The following is the current abstract for a project that is demanding a great deal of my attention these days (sometimes I fear more than I’m able to give?). My partner on the film is my good friend Ian Morgan, who is completing the project for his senior project at Fairhaven College.
We are sponsored in part by the Whatcom Human Rights Task Force and Community to Community Development. We also submitted this to a conference concerned with similar riots that took place in Vancouver less than a week after events in Bellingham, but have yet to hear back.
If anyone is interested in taking a look at the research we’ve been doing for the film, feel free to leave a comment and I’ll email you.
“History, as nearly no one seems to know, is not merely something to be read. And it does not refer merely, or even principally, to the past. On the contrary, the great force of history comes from the fact that we carry it within us, are unconsciously controlled by it in many ways, and history is literally present in all that we do.” – James Baldwin
In 1907, more than two-hundred East Indian workers in Bellingham, WA were attacked by a mob of white workers. The white rioters broke into the East Indians’ houses and workplaces, stole and destroyed their valuables, and threatened and beat the East Indians until they were forcibly expelled from the city. In the course of one night, an entire community was driven from the town – in the approving words of a local paper, “wiped off the map.” One hundred years later, 2007, hostility towards non-white immigrants in Bellingham continues. Raids and detentions by government immigration agents are ongoing; so are surveillance and harassment from both government agents and groups like the Minute Men. How have the events of 1907 shaped Bellingham as we know it in 2007? What has changed and what remains the same?
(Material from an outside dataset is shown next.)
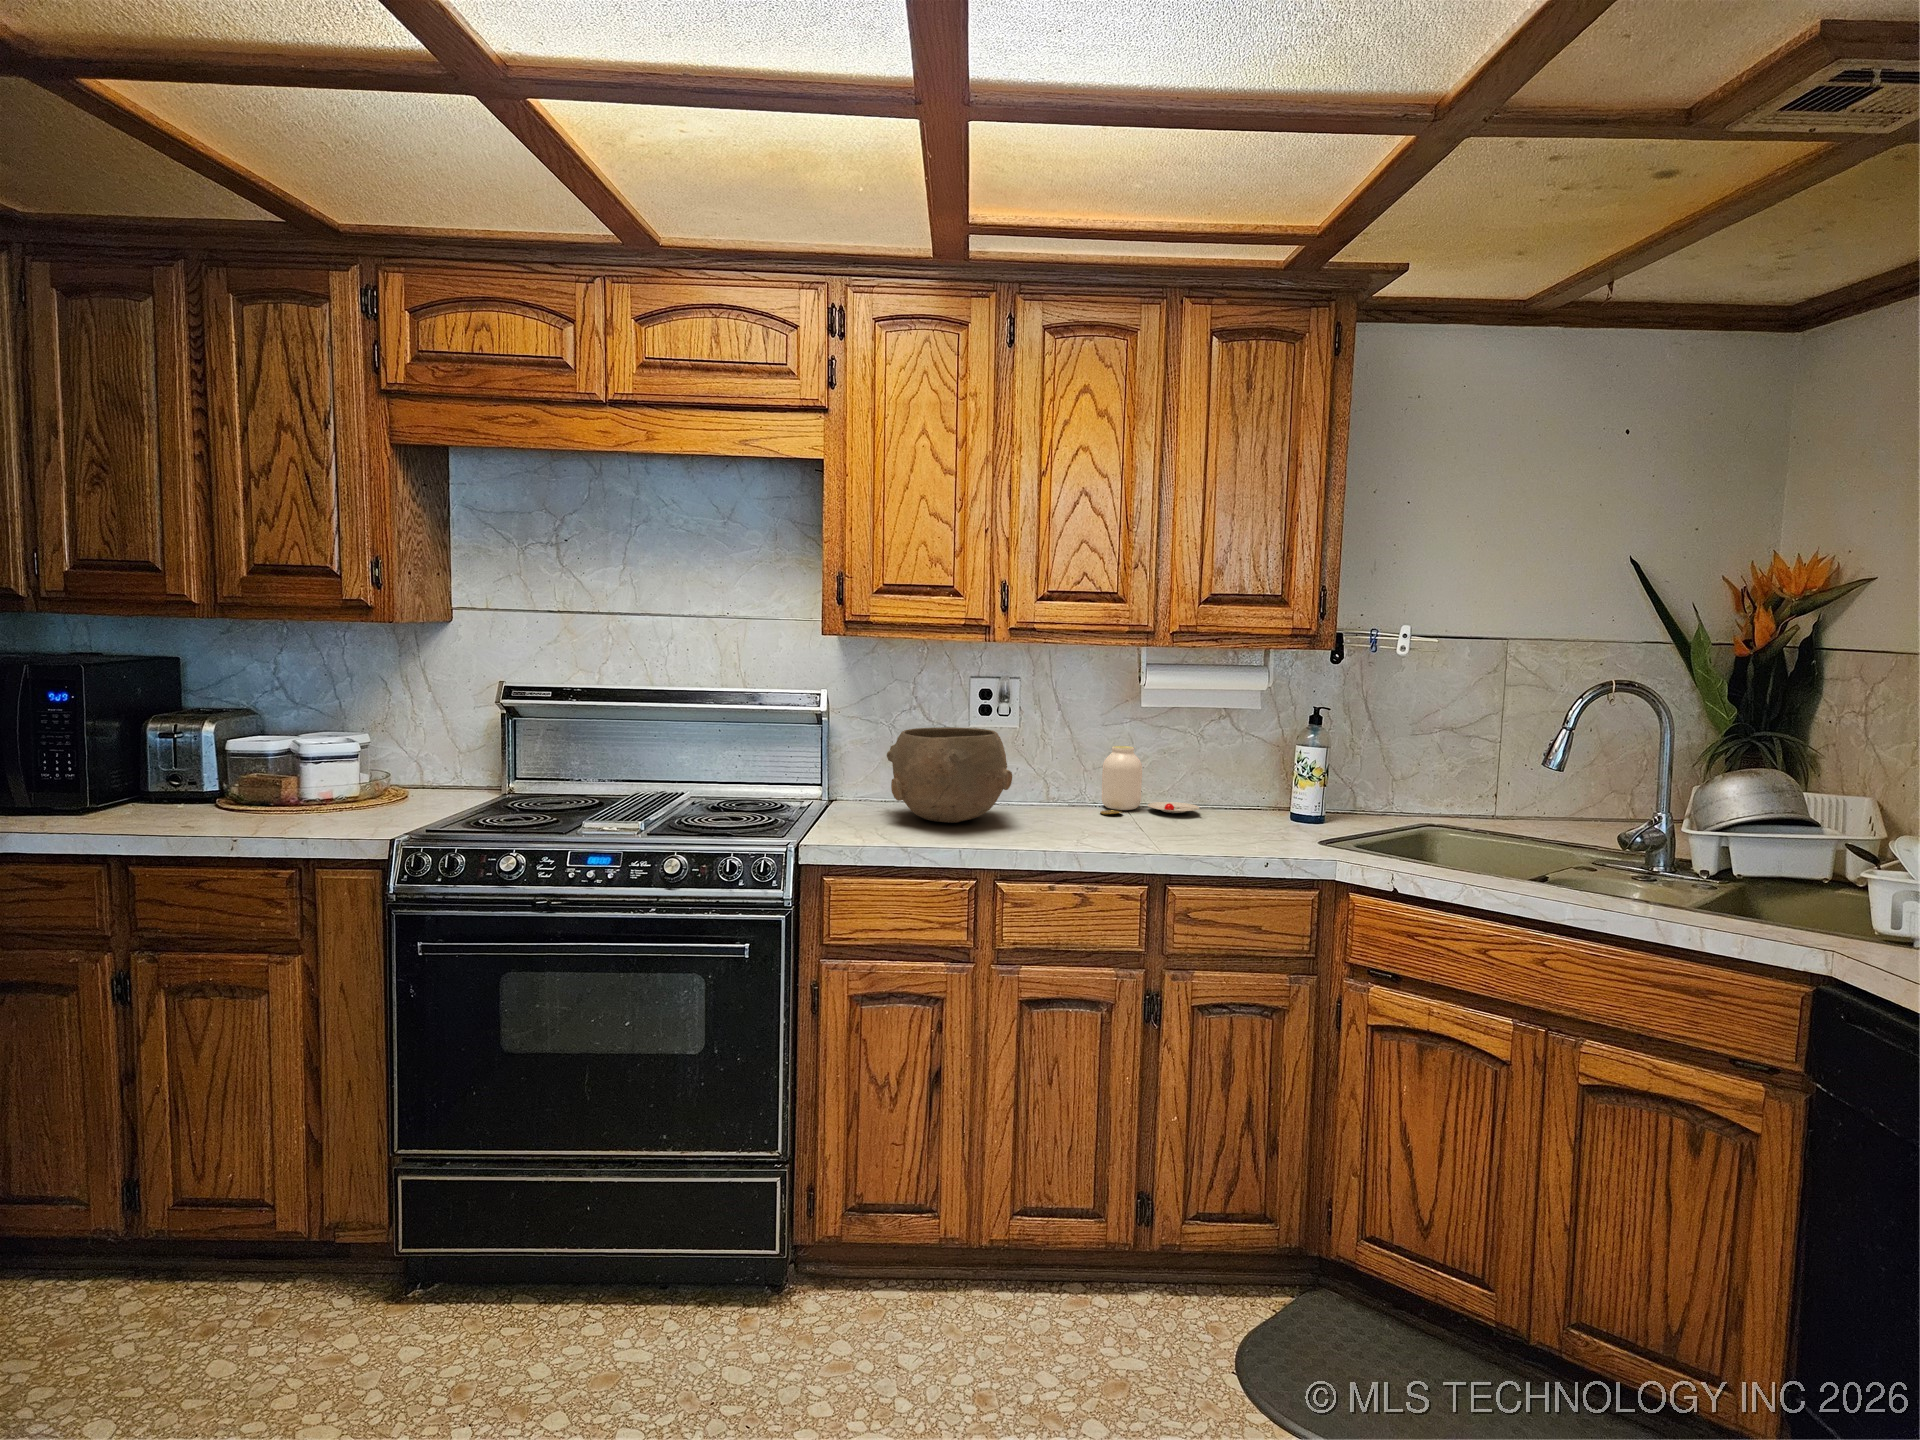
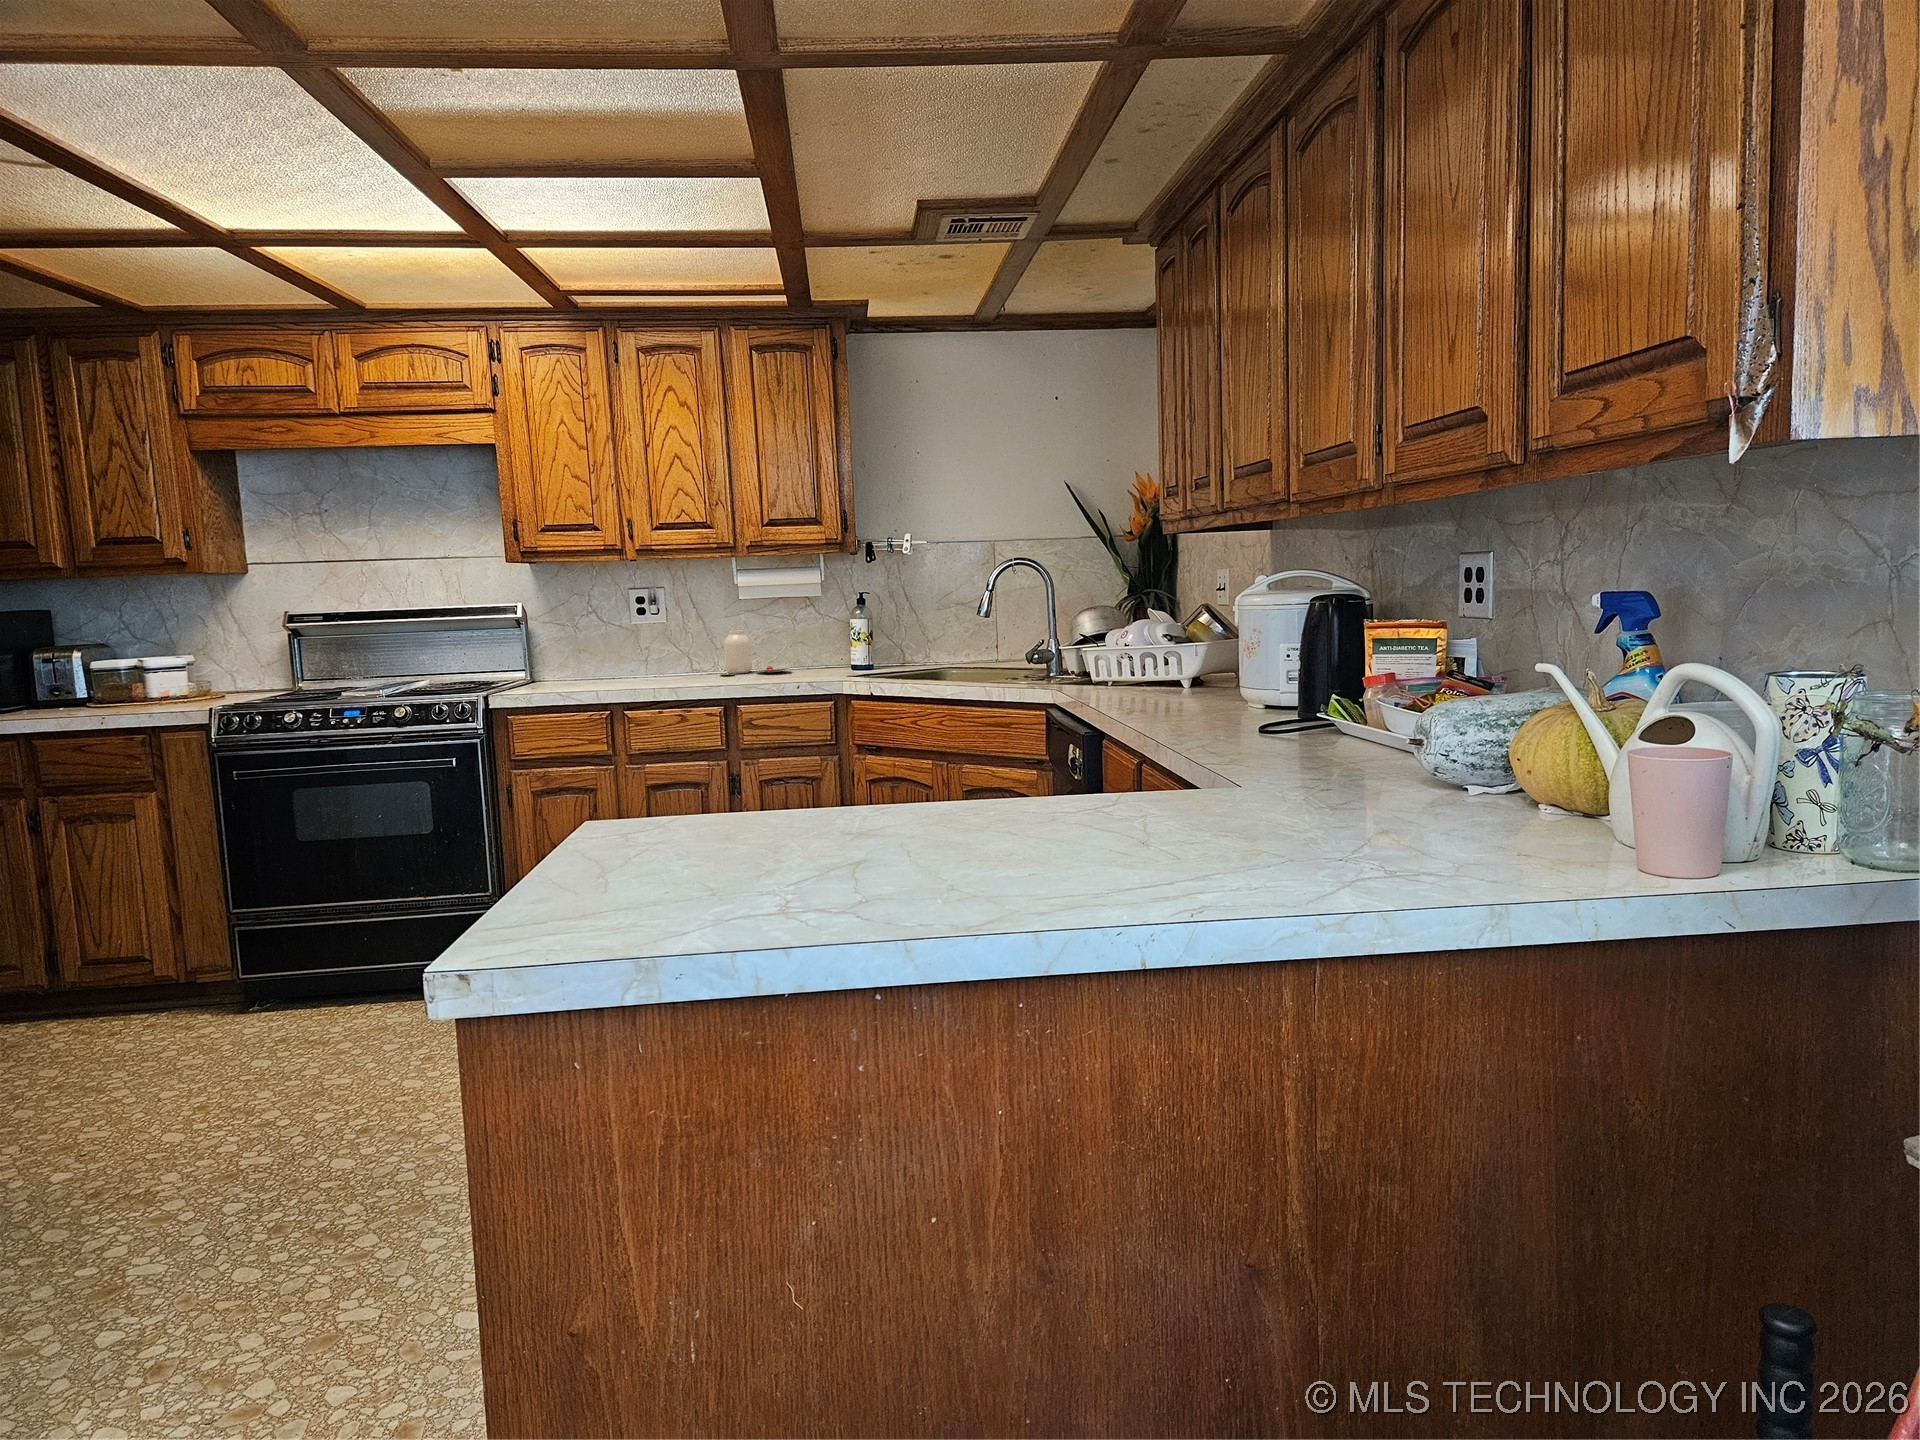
bowl: present [887,727,1012,823] -> none [561,621,646,684]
We propose a documentary film, presently untitled, centering on Bellingham in 1907, that explores the history of immigration and racial tensions in the Pacific Northwest – history, in Baldwin’s sense, the past as it lives on in the present. Accounts of Belligham’s past, illustrated with photographs and texts, will provide a starting point for a discussion of Bellingham today. Through interviews with local activists working for immigrant rights and immigrants themselves, we will paint a portrait of immigration at present and the possibilities of the future.
The film (or, more accurately, video) is being proposed by Andrew Hedden and Ian Morgan, two college-educated white males hoping to put our access to university resources and our interest in film to use in the greater discussion about immigrant rights in the United States. The film will be completed and debut in Bellingham, WA on September 5th, the 100th anniversary of the Bellingham riots. One version of the film will be roughly forty-five minutes in length, hopefully ideal for community education and discussion, though a longer version may also be produced.